- The Washington Times - Saturday, October 6, 2012

ST. LOUIS — Bryce Harper stood reluctantly at his locker before a battery of cameras and microphones, doing his best to try and convince the world – and perhaps himself – that the biggest game of his life was no big deal.

“I think you guys are more nervous than we are,” Harper said to the media assembled the day before Game 1 of the National League Division Series. “It’s just another game, just another series. I’m excited, but I’m just going to look at it like it’s another game and another place that we play and another team that we play. I guess when you step in the box it’s going to be a lot different with the crowd and everything, but you can’t look at it that way.”

A few minutes later, dressing alone on the other side of the Nationals’ clubhouse, Mark DeRosa begged to differ.

“It’s not,” just another game, he said. “It’s not.”

Whatever his public stance, Harper has no idea exactly how he’ll react to seeing his first delivery from Cardinals starter Adam Wainwright on Sunday afternoon. Sure, the Nationals visited this same stadium and faced this same pitcher last weekend, but everything else that awaits them Sunday will be different.

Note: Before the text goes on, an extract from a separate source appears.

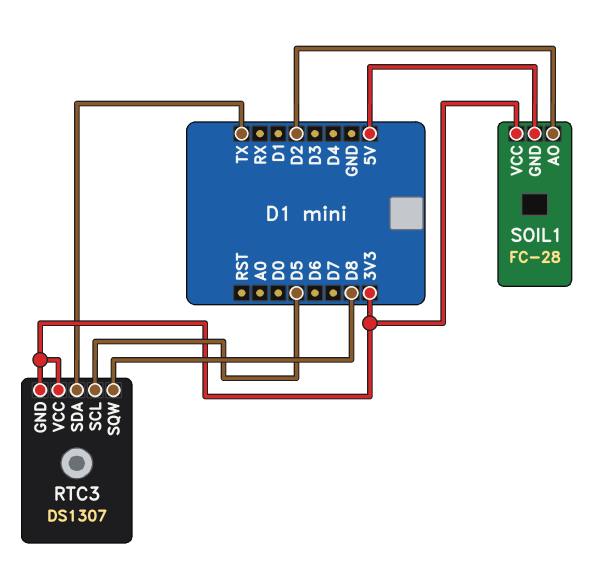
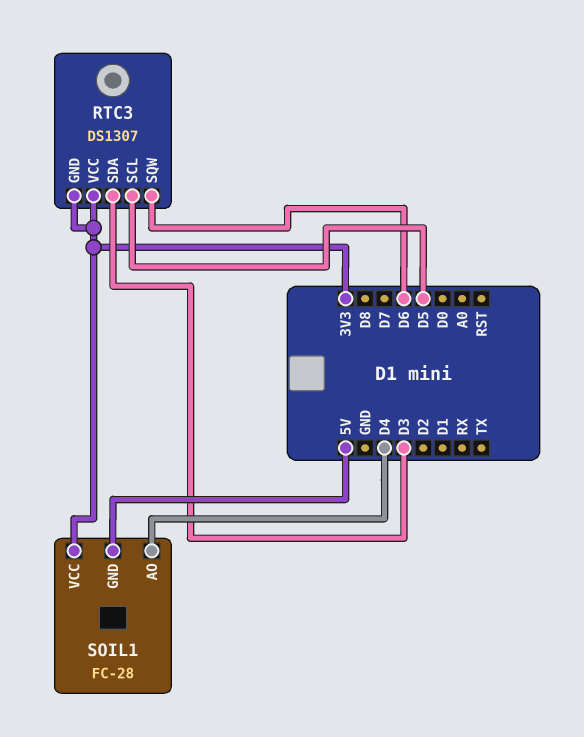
RTC3 pin SDA: TX -> D3
RTC3 pin SQW: D8 -> D6
SOIL1 pin AO: D2 -> D4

Entering the Division Series opener, only four of the 25 players on the Nationals’ active roster have playoff experience. It will be up to Jayson Werth, Edwin Jackson, Adam LaRoche and Michael Gonzalez – along with the inactive DeRosa – to try and explain something nearly everyone in the opposing dugout will already have experienced.

A whopping 19 of the players on the Cardinals’ active roster have appeared in the postseason, most of them last season as St. Louis took a wild-card berth and ran with it all the way to victory over the Texas Rangers in Game 7 of the World Series.

Will having lived through that give the Cardinals an edge in this series? Lance Berkman thinks it already has made a difference for St. Louis.

“I think it definitely is an advantage; I think you saw that played out [Friday] night,” he said of the Cardinals’ wild-card win in Atlanta. “I think the Braves played a little nervous and we didn’t and that was the difference in the game.”

Infield-fly hubbub aside, it was three Atlanta errors that cost the Braves Friday night. Whether they could be attributed to nerves is debatable – particularly in the case of Chipper Jones’ crucial errant throw – but there’s no denying the Cardinals are more familiar with that particular feel of postseason baseball than most. This is the third time in four years they’ve made it at least this far.

“I feel like you’ll be more comfortable in those situations when you’re faced with it over and over again,” said Adam Wainwright, the Cardinals’ Game 1 starter. “And last year’s experience, playing the last month of the season like every day was your last, and going through that postseason where you’re the underdog every time, which we always are and which we are again, it gives you an edge. It gives you a sense of being comfortable in tight spots, I really do think that.”

The Cardinals survived four win-or-go-home games in last year’s playoffs, most notably rallying from a 7-4 deficit in the eighth and a 9-7 hole in the 10th inning of Game 6 of the World Series to win and force a Game 7. Having a memory that fresh to summon in times of trouble can’t help but bolster a team’s confidence, particularly when nearly everyone involved remains on the roster

“I don’t think you can say enough about what those guys went through in 2011, what they overcame, how much they were the underdog and how they were ruled out and all those things that brought them together which defines the character of a team, and ultimately defines character of people,” said Cardinals manager Mike Matheny. “All of those are benefits that they have earned and they worked their way through, and this team is doing the same thing this year.”

You have to start somewhere, though, and Sunday will be it for most of the Nationals. Jackson, who will pitch Game 3 on Wednesday in D.C., started four games in the playoffs for the Cardinals last year. He said he felt about the same going into that stretch as he did in his playoff debut in 2008 as a member of the Tampa Bay Rays.

“I would say it’s more anxiety than nervousness,” he said. “You’re anxious, you’re ready to go. But once you get that out of your system, it’s like, ’OK, here we go.’”

For the Nationals who haven’t been there before, be they the 19-year-old Harper or the long-suffering Ryan Zimmerman, finally will get their chance to go Sunday. DeRosa, a .358 hitter in 22 career postseason games, will not be among the group on the field. But he’ll be making the rounds in the clubhouse and the dugout, and he expects his teammates to learn a little something this week.

“The thing I’ll tell these guys is, you’re really going to find out who you are,” DeRosa said. “I always felt that. You really find out, can you handle the big stage or does it have a tendency to get too bright for you? That’s the thing I’ll try and harp on.

“There’s going to be moments where this crowd is going absolutely crazy and intense and you have to find a way to want that next ball hit to you or want to be the next guy coming to the plate. I think we’ve got guys on our team just like that, so I look forward to watching these guys play.”